ヨガスタジオを始めた人は結局2年でスタジオ閉鎖に追い込まれてしまったのですが、いったい何が問題だったのか、あるいはネイルサロンでは1対1の法則が支配するから事業が難しいといった話も出てきますが、この1対1の法則の話などは今の仕事でも参考になると思います。
ラーメン屋を始めて上手く行ったと思ったら、隣に1杯280円の讃岐うどんが進出してきたなどという話も出てきます。
■外資系を辞めて起業したが失敗した人の例
それと意外だったのが外資系の投資銀行やコンサルタント会社を辞めて起業した人の例。
よく世間では成功例しか報じられていないため、なかなか失敗例を耳にすることが少ないのですが、実は失敗している方がたくさんいるそうです。
なかには外資系を辞めてコンサル会社を立ち上げたけれどもうまくいかず「夜は都心の○○ホテルでフロントのバイトをしています」と電話してくる後輩もいるのだとか……なにが成功と失敗を分けるのか、本書の中には多くのヒントがちりばめられています。
人に嫌われても「けち」に徹する
もうひとつ、本書から引用してみましょう。
「私が知る限り、成功している経営者はほぼ100パーセントけちです。プライベートの世界では、けちというのは好まれませんが、ことビジネスの世界では、けちは勲章、ビジネスに厳しいことを意味します。たとえ相手に嫌な顔をされようが、取引先相手に値段を値切れる人が成功します。逆に交易条件が甘くて、取引先から好かれる人は、表面的にはちやほやされても、うらでは『あの社長はお人よし』だとか『甘い』とか言われて、ばかにされているかもしれません。」 (P132〜133より抜粋)
と、この辺は、まさに投資の専門家として、あるいは経営コンサルタントとして、数々の企業と接してきた著者だからこそ言える話だと思います。
■豊富な事例
本書ではこのほかに年金はいつから、いくらもらえて、老後の生活にはいくらかかるのかといった具体的な話や(ちなみに夫婦で1億円です!)

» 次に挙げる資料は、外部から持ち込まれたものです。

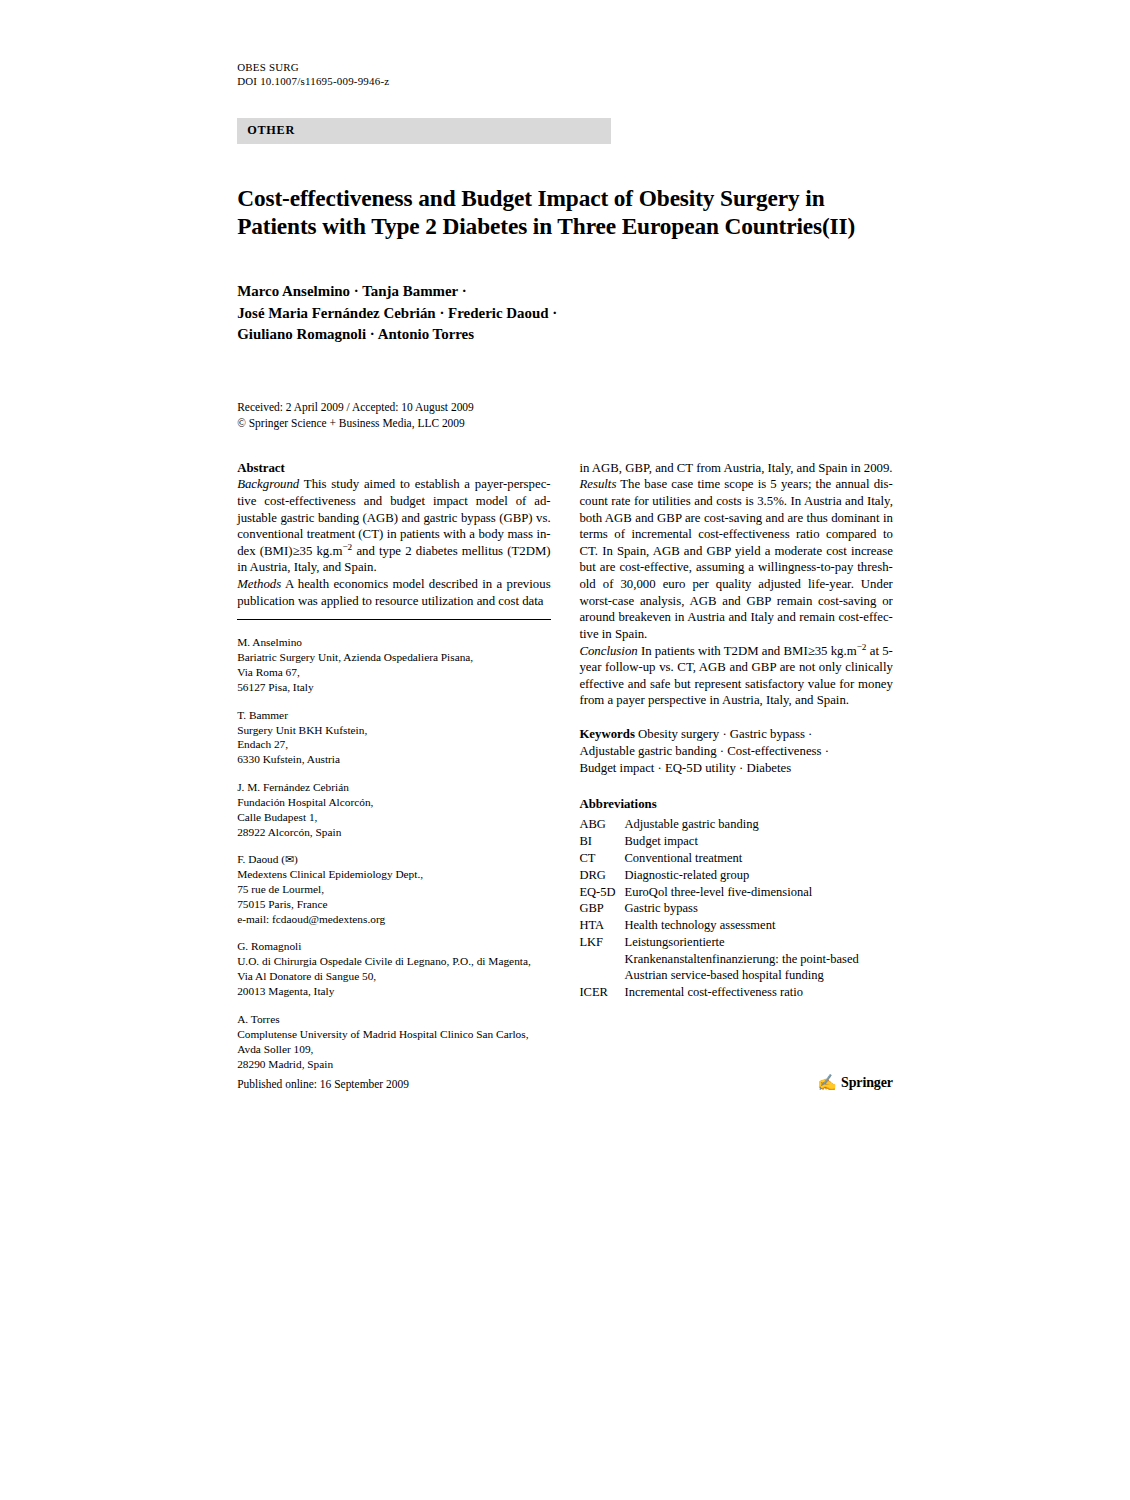OBES SURG
DOI 10.1007/s11695-009-9946-z
OTHER
Cost-effectiveness and Budget Impact of Obesity Surgery in Patients with Type 2 Diabetes in Three European Countries(II)
Marco Anselmino · Tanja Bammer ·
José Maria Fernández Cebrián · Frederic Daoud ·
Giuliano Romagnoli · Antonio Torres
Received: 2 April 2009 / Accepted: 10 August 2009
© Springer Science + Business Media, LLC 2009
Abstract
Background This study aimed to establish a payer-perspective cost-effectiveness and budget impact model of adjustable gastric banding (AGB) and gastric bypass (GBP) vs. conventional treatment (CT) in patients with a body mass index (BMI)≥35 kg.m−2 and type 2 diabetes mellitus (T2DM) in Austria, Italy, and Spain.
Methods A health economics model described in a previous publication was applied to resource utilization and cost data
M. Anselmino
Bariatric Surgery Unit, Azienda Ospedaliera Pisana,
Via Roma 67,
56127 Pisa, Italy
T. Bammer
Surgery Unit BKH Kufstein,
Endach 27,
6330 Kufstein, Austria
J. M. Fernández Cebrián
Fundación Hospital Alcorcón,
Calle Budapest 1,
28922 Alcorcón, Spain
F. Daoud (✉)
Medextens Clinical Epidemiology Dept.,
75 rue de Lourmel,
75015 Paris, France
e-mail: fcdaoud@medextens.org
G. Romagnoli
U.O. di Chirurgia Ospedale Civile di Legnano, P.O., di Magenta,
Via Al Donatore di Sangue 50,
20013 Magenta, Italy
A. Torres
Complutense University of Madrid Hospital Clinico San Carlos,
Avda Soller 109,
28290 Madrid, Spain
in AGB, GBP, and CT from Austria, Italy, and Spain in 2009.
Results The base case time scope is 5 years; the annual discount rate for utilities and costs is 3.5%. In Austria and Italy, both AGB and GBP are cost-saving and are thus dominant in terms of incremental cost-effectiveness ratio compared to CT. In Spain, AGB and GBP yield a moderate cost increase but are cost-effective, assuming a willingness-to-pay threshold of 30,000 euro per quality adjusted life-year. Under worst-case analysis, AGB and GBP remain cost-saving or around breakeven in Austria and Italy and remain cost-effective in Spain.
Conclusion In patients with T2DM and BMI≥35 kg.m−2 at 5-year follow-up vs. CT, AGB and GBP are not only clinically effective and safe but represent satisfactory value for money from a payer perspective in Austria, Italy, and Spain.
Keywords Obesity surgery · Gastric bypass ·
Adjustable gastric banding · Cost-effectiveness ·
Budget impact · EQ-5D utility · Diabetes
Abbreviations
| ABG | Adjustable gastric banding |
| BI | Budget impact |
| CT | Conventional treatment |
| DRG | Diagnostic-related group |
| EQ-5D | EuroQol three-level five-dimensional |
| GBP | Gastric bypass |
| HTA | Health technology assessment |
| LKF | Leistungsorientierte |
| | Krankenanstaltenfinanzierung: the point-based Austrian service-based hospital funding |
| ICER | Incremental cost-effectiveness ratio |
Published online: 16 September 2009
✍ Springer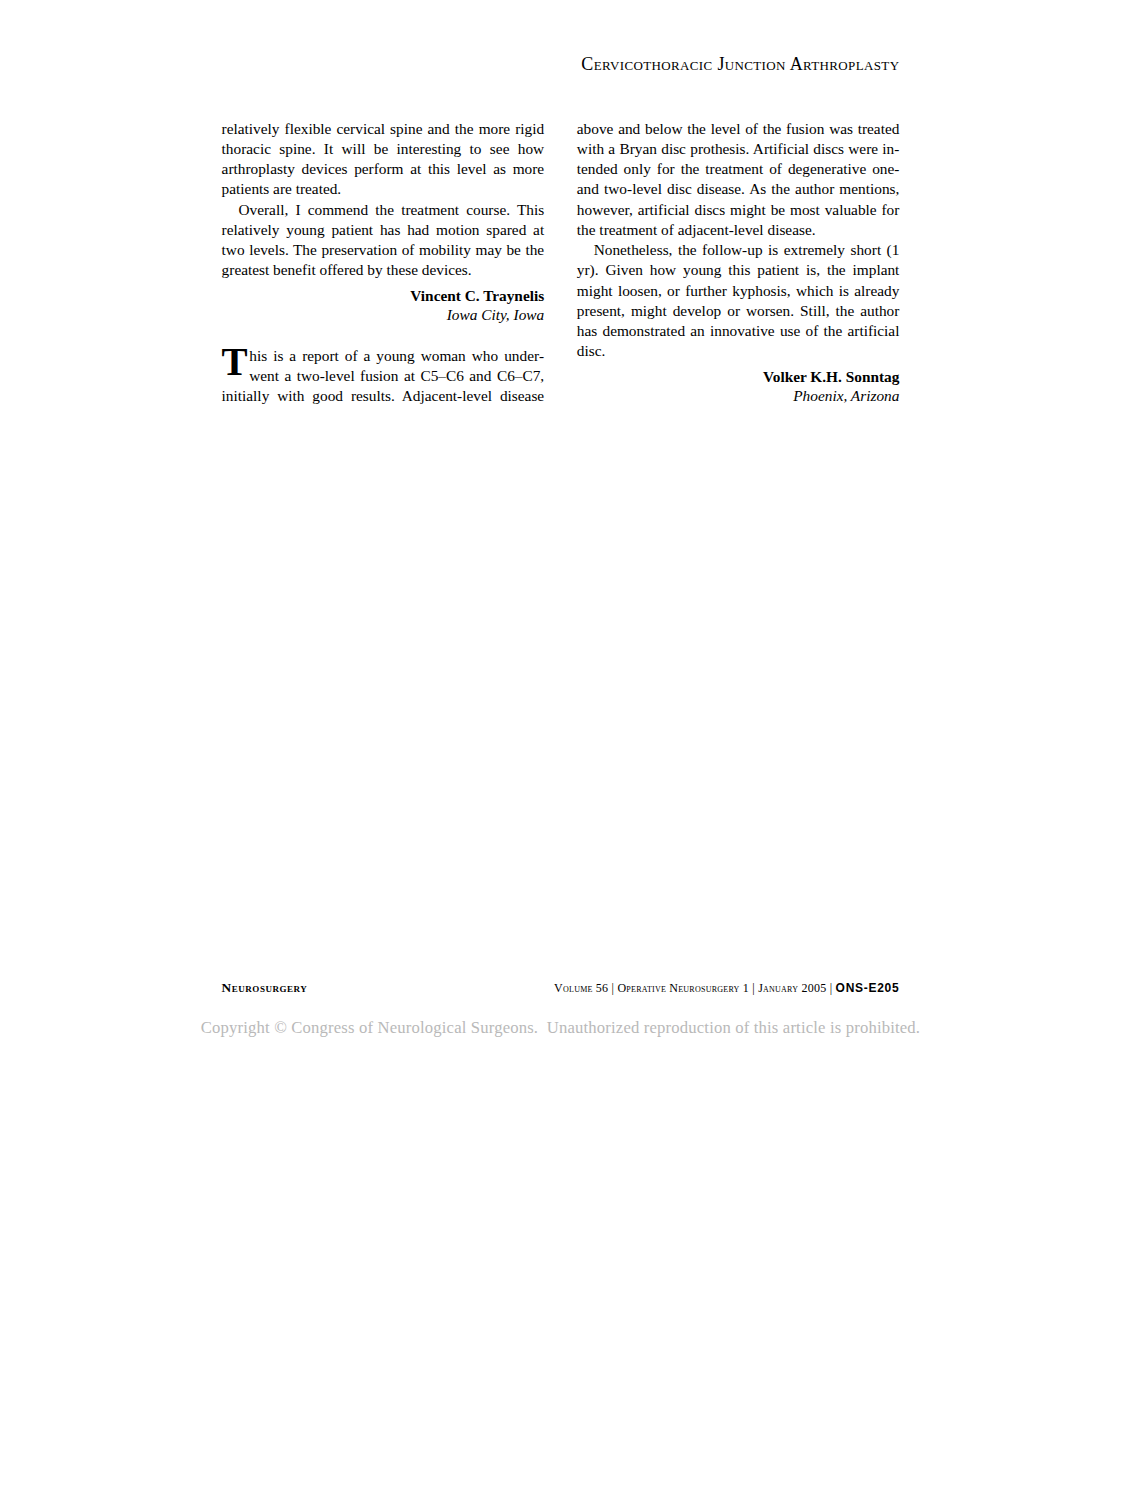Cervicothoracic Junction Arthroplasty
relatively flexible cervical spine and the more rigid thoracic spine. It will be interesting to see how arthroplasty devices perform at this level as more patients are treated.
Overall, I commend the treatment course. This relatively young patient has had motion spared at two levels. The preservation of mobility may be the greatest benefit offered by these devices.
Vincent C. Traynelis
Iowa City, Iowa
This is a report of a young woman who underwent a two-level fusion at C5–C6 and C6–C7, initially with good results. Adjacent-level disease above and below the level of the fusion was treated with a Bryan disc prothesis. Artificial discs were intended only for the treatment of degenerative one- and two-level disc disease. As the author mentions, however, artificial discs might be most valuable for the treatment of adjacent-level disease.
Nonetheless, the follow-up is extremely short (1 yr). Given how young this patient is, the implant might loosen, or further kyphosis, which is already present, might develop or worsen. Still, the author has demonstrated an innovative use of the artificial disc.
Volker K.H. Sonntag
Phoenix, Arizona
Neurosurgery
Volume 56 | Operative Neurosurgery 1 | January 2005 | ONS-E205
Copyright © Congress of Neurological Surgeons. Unauthorized reproduction of this article is prohibited.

早期退職を迫られたときに応じるかどうかのチェックポイントも書かれています。
年金制度は破綻しないというのが岩崎さんの持論で安心しました。
そのほか、落ちこぼれてホームレスに転落した後に一念発起して会社を起業し、上場会社にまで成長させた社長の話や、モルガン・スタンレーを70歳で辞めた後にヘッジ・ファンドを立ち上げて大成功させた例など、読んでいて元気になる話や日常のビジネスに役立つ話が次から次へと出てきます。
■まとめ
65歳定年制ということでシニア向けの本かなと思って読み始めたのですが、なかなかどうして、若い世代がキャリアを積んでサバイバルしていく上でのヒントやエールが満載の本でした。
いつ何時、会社が傾いたり、リストラされたり、早期退職を迫られるかもしれない時代です。常にリスクを意識しておきたいと考えさせられる一冊でした。